Consistent with previous studies [14, 19, 26, 40], this study also found that the D* value and related parameters were unreliable in predicting the therapeutic results, probably due to its intrinsic susceptibility to noise and poor measurement reproducibility [39]. Bi-exponential fitting problems, number, and magnitude of b values may be other contributing factors [40]. Although IVIM-DWI is more technically challenging to perform than other modalities, we adopted the iShim technique, intramuscular injection of raceanisodamine hydrochloride, and breathing training to acquire the enough image quality for diagnosis, which can provide a useful reference for future related research.

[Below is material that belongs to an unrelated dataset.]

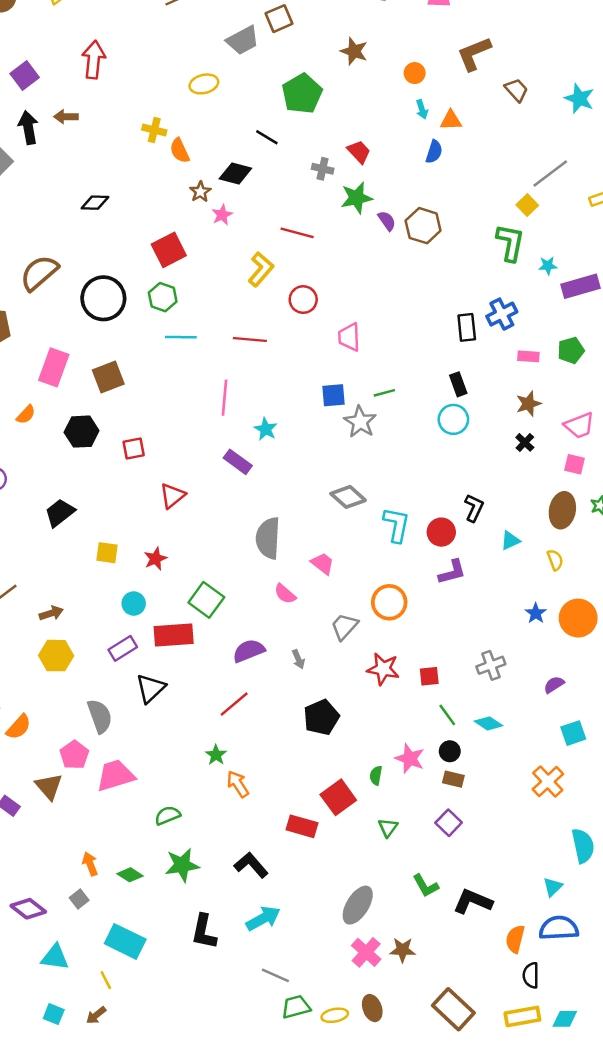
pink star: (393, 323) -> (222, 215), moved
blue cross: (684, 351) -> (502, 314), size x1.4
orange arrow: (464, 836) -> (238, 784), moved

Our study has several limitations. First, the sample size was relatively small. Second, in this study, we did not compare treatment response on IVIM-DWI to that obtained using other imaging modalities such as FDG-PET/CT or DCE-MRI and using conventional RECIST criteria. Future studies are necessary to compare the utility of various imaging techniques in assessing treatment response. Third, a total of eleven patients were excluded due to the inferior IVIM image quality before and after NAC. Therefore, the stability of IVIM image quality of esophageal cancer needs to be further improved. Finally, there is no uniform scanning specification for IVIM sequence, and no consensus has been reached on the number and magnitude of b values that ought to be applied in clinical studies [41, 42]. Therefore, further studies are required to optimize image acquisition and post-processing techniques for deriving sufficiently accurate IVIM parameters.

In conclusion, this pilot study demonstrated that IVIM-DWI may be a feasible, non-invasive, and valuable functional imaging technique in predicting pathologic response at advanced ESCC to NAC. The post-NAC D and ΔD values were effective biomarkers for predicting pathologic response to NAC in locally advanced ESCC and ΔD was the most valuable IVIM parameter.